*** TEXT SHOWN

Patients with atrial fibrillation who have a coronary stent placement and are on anticoagulation therapy may drop the aspirin and just take clopidogrel (Plavix) plus their anticoagulant medication, researchers from the TweeSteden Hospital, Tilburg, the Netherlands, explained at the European Society of Cardiology Congress in Munich, Germany. Patients with heart rhythm disturbances, such as those with atrial fibrillation and/or mechanical valves, usually need anticoagulation therapy for life in order to prevent stroke.

The researchers of the WOEST study said that dropping aspirin from the antiplatelet regimen does not compromise their safety; their risk of bleeding is still reduced.

People who have had a coronary stent placement usually take clopidogrel alongside aspirin to protect against the risk of stent thrombosis, a rare but life-threatening complication.

******

YOUR GOAL => Pick up the text on dropping aspirin after coronary stent placement in patients with atrial fibrillation, starting after its last sentence.

*** DATA TO EXAMINE

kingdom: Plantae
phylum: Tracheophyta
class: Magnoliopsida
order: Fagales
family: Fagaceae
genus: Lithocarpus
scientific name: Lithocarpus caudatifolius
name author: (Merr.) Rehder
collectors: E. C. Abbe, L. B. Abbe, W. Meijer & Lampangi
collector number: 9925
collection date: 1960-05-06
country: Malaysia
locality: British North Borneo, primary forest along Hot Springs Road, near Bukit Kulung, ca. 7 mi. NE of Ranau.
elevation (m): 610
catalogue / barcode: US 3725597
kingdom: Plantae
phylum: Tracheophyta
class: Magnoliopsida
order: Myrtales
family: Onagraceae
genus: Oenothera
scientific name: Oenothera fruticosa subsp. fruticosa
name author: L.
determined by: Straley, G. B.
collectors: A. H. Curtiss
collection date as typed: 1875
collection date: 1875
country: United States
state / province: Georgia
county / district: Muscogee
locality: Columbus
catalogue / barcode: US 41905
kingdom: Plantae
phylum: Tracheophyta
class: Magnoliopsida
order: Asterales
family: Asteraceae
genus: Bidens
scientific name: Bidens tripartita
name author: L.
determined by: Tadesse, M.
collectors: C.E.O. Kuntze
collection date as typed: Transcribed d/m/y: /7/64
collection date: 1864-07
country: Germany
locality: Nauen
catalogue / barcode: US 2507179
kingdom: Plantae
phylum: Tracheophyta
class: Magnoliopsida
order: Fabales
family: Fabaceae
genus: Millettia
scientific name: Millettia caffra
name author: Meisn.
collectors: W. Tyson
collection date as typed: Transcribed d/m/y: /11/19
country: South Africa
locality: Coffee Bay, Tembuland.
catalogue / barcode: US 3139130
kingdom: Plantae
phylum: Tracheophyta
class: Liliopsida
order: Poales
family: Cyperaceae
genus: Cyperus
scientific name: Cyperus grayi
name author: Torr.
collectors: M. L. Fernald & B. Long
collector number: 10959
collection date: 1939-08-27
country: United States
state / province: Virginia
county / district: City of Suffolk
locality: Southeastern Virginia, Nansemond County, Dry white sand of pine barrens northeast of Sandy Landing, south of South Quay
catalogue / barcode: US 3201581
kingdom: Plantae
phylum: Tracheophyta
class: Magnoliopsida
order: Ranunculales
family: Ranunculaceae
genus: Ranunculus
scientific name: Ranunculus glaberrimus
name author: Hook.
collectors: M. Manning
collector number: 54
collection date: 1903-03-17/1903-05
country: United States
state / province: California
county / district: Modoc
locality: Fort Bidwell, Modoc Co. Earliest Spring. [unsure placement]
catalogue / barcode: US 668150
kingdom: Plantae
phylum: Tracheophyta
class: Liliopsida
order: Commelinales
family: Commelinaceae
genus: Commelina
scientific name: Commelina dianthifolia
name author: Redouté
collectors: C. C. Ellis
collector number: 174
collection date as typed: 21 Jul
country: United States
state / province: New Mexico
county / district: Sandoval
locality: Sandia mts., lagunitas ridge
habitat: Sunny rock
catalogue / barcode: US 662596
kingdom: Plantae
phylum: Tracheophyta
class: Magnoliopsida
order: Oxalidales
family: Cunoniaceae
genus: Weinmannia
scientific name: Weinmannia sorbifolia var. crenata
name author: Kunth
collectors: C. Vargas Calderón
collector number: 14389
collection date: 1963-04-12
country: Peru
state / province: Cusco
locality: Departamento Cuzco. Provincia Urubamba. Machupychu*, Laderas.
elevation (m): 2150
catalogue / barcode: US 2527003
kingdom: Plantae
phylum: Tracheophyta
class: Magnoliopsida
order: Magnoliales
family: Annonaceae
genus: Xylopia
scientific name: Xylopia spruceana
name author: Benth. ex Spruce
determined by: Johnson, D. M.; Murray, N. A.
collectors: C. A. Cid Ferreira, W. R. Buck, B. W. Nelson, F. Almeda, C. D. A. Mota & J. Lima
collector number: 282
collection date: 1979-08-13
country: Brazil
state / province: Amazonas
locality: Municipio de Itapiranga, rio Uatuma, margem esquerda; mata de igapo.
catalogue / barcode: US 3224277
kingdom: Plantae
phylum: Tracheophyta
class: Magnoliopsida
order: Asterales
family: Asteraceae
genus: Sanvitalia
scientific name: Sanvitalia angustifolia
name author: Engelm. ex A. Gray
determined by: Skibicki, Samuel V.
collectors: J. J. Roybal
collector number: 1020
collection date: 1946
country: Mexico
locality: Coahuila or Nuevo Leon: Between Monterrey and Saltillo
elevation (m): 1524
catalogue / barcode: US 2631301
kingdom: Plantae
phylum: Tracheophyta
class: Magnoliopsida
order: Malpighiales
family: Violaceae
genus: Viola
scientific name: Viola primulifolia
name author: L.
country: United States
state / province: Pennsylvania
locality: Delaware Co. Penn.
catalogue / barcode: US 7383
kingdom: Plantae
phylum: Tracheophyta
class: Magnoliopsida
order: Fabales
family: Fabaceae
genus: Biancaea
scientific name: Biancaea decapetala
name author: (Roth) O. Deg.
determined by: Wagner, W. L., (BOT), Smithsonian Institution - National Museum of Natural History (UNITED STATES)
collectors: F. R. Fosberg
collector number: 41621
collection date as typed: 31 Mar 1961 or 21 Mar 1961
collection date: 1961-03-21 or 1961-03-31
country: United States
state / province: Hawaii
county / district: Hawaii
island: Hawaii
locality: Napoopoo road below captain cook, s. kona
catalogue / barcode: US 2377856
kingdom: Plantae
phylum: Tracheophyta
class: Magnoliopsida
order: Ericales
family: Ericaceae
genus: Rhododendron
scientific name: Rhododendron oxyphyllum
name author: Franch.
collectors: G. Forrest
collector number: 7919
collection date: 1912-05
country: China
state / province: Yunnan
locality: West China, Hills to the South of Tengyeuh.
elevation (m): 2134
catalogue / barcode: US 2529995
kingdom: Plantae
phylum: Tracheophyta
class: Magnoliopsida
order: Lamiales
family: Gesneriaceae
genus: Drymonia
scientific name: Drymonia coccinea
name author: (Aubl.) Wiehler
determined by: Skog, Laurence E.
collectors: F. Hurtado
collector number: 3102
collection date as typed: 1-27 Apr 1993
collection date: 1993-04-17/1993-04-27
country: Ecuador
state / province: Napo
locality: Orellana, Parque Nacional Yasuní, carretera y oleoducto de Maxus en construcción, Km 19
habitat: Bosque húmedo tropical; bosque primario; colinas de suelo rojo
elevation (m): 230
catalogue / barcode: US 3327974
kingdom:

******

FINAL ANSWER =>
Patients with coronary heart disease may have had a buildup of cholesterol and fatty deposits (plaques) in the inner walls of the arteries, which restrict blood flow to the heart muscles. A coronary stent can resolve the plaque blockage and restore bloodflow to the heart muscles. A procedure called PCI (percutaneous coronary intervention) is used.

PTCA stent NIH
Stent placement. A. A catheter is inserted into the lesion. B. The balloon is inflated, compressing the plaque and expanding the stent. C. After removing the catheter and deflated balloon, the expanded stent remains and blood flows through the holes in the mesh.

Patients with atrial fibrillation or a mechanical valve who take anticoagulant medications and also undergo coronary stenting usually take clopidogrel, aspirin and oral anticoagulants to prevent stent thrombosis and stroke. However, Dr Willem Dewilde said nobody knows what their optimal antithrombotic treatment is.

The problem with taking all the three drugs at the same time is that the risk of serious bleeding is considerably increased. Many patients end up having to stop taking the clopidogrel and aspirin.

Dr Dewilde explained that the results from the WOEST study (What is the Optimal antiplatElet and anticoagulant therapy in patients with oral anticoagulation and coronary StenTing) have demonstrated that dropping the aspirin, and keeping the clopidogrel and anticoagulants results in less bleeding, but is also safe and still prevents such complications as stent thrombosis.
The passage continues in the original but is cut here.